Suggested structure and required output
a. Reading and writing data records.
The block size is sufficient for 4 records. Only blocks corresponding
to RRNs which are a multiple of 4 should be accessed, and the
appropriate record should then be extracted. For read, your blockread
function is given an RRN and returns a pointer to the appropriate
record in the buffer. For blockwrite, the function is given an RRN and
a pointer to a record which is to be copied into the buffer. Every
write also involves a read, since three of the four records in the
block remain unchanged. The functions should print a brief descriptive
message of the operation, including block numbers (RRN of the start of
the block and RRN of the accessed record) whenever a block is read or
written, ONLY for functions that access only a single record. (i.e.,
not for the list function.)
b. Binary search in index
Given a key, the function returns two values, a location in the index
and a Boolean value indicating whether the key was found in the index.
The binary search should print each index location accessed (on one
line, please!).
c. Insert into index
Since the binary search has already found the correct location, this
value can be passed to the indexinsert function along with a key and
RRN. Following entries in the index are moved down to make room for
the new entry. The function should print the range of index entries
which are being moved (first and last only).
d. Delete from index
Since the binary search has already found the correct location, this
value can be passed to the indexdelete function. Following entries in
the index are moved back to remove the index entry. The function
should print the range of index entries which are being moved (first
and last only).
I suggest that common functions should be placed in an include file.
a. I need the source code and a single makefile that will create all
executables.
b. A neatly formatted code listing should be submitted, using the
following guidelines. Unreadable code will be penalized.
o At least two lines between major blocks of code.
o The entire body of a function should take up no more than one page.
o Comments should appear at the beginning of each function explaining
what is to be done by the function. |

* * * * *

Assignment 1: List every formatting guideline for the code listing that the assignment excerpt gives as a bulleted point.

[Chart-based quiz items]
* * * * *

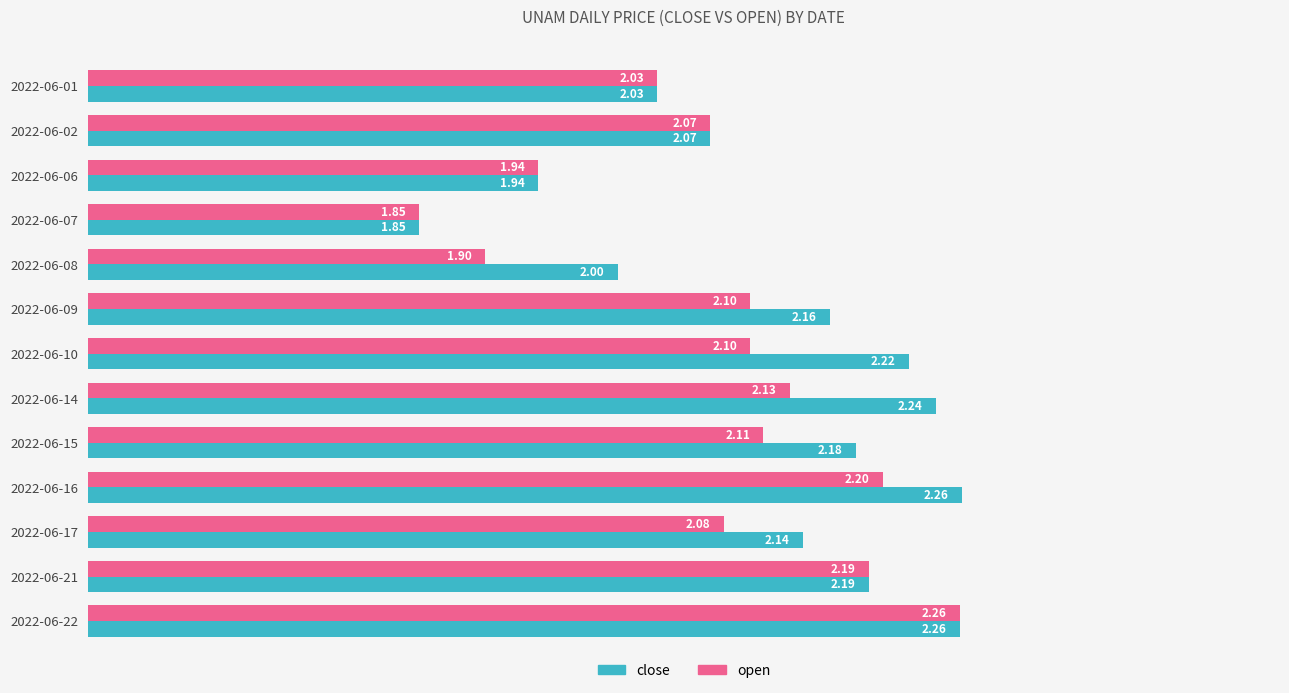

Is the value of close at 2022-06-07 greater than the value of open at 2022-06-22?

No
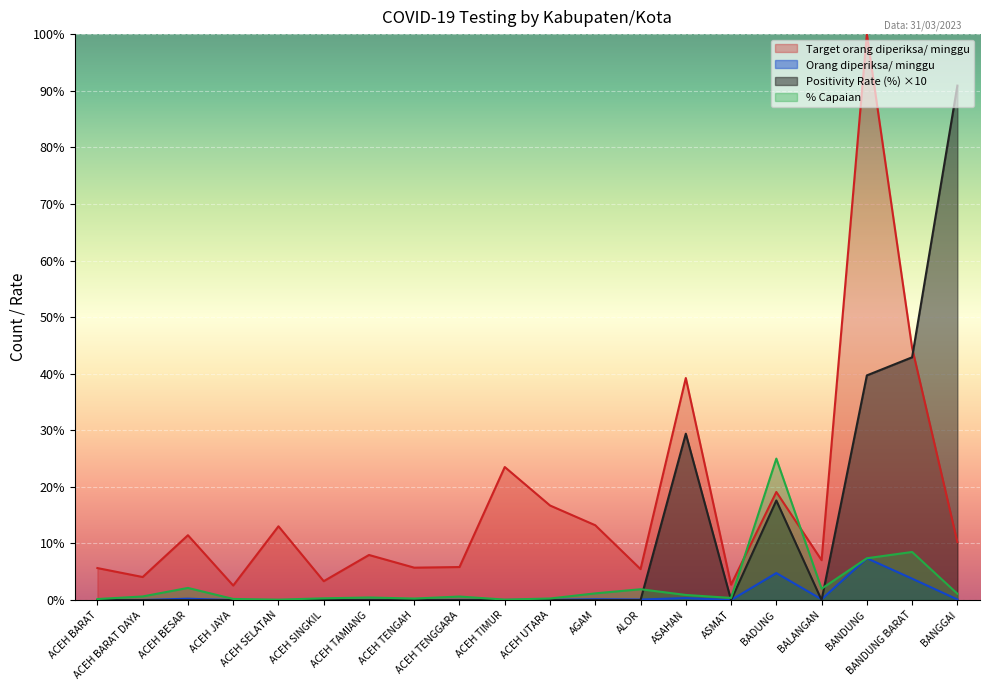

What is the total value across all series at AGAM?

14.6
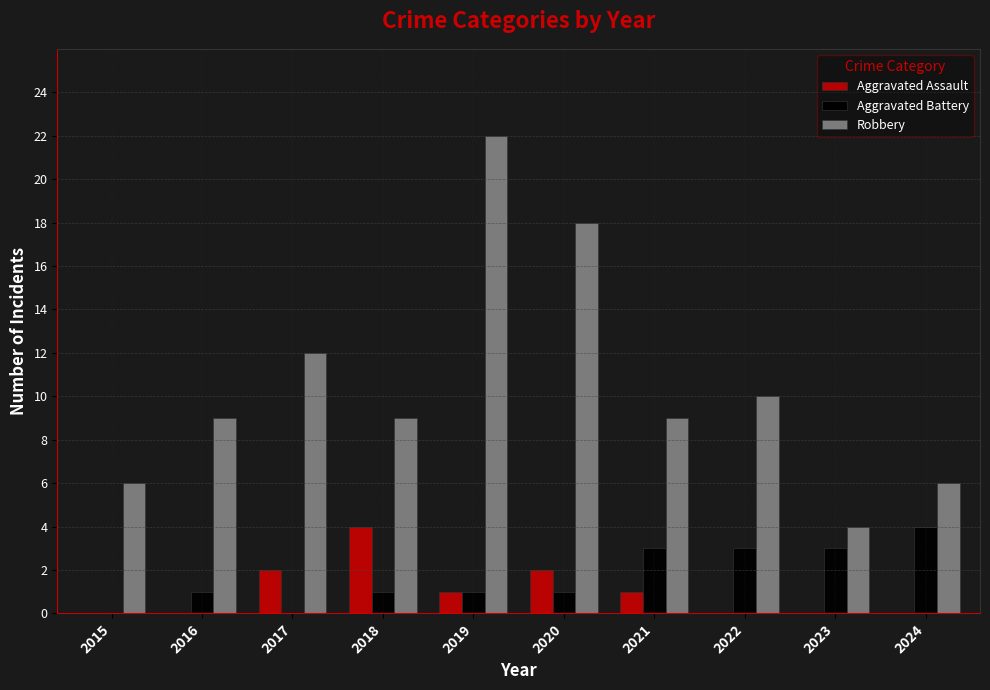

What is the approximate value of Aggravated Battery at 2022?

3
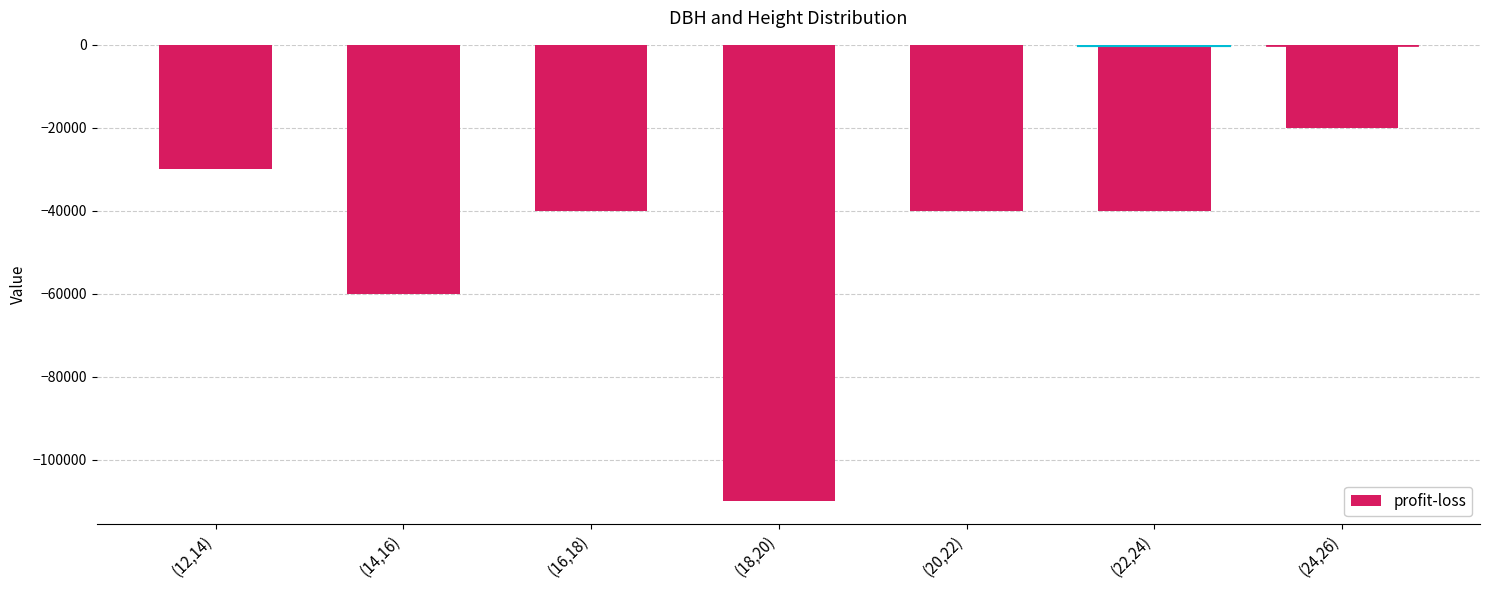

Reading right to left, transcribe all the data shown in this chart.

(24,26)=-20000	(22,24)=-40000	(20,22)=-40000	(18,20)=-110000	(16,18)=-40000	(14,16)=-60000	(12,14)=-30000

* * * * *

Assignment 2: Retype the records from the line with "What is the total" through the end of the records, leaving the pictures out.

Final answer 1:
- At least two lines between major blocks of code.
- The entire body of a function should take up no more than one page.
- Comments should appear at the beginning of each function explaining what is to be done by the function.

Final answer 2:
What is the total value across all series at AGAM?

14.6

What is the approximate value of Aggravated Battery at 2022?

3

Reading right to left, transcribe all the data shown in this chart.

(24,26)=-20000	(22,24)=-40000	(20,22)=-40000	(18,20)=-110000	(16,18)=-40000	(14,16)=-60000	(12,14)=-30000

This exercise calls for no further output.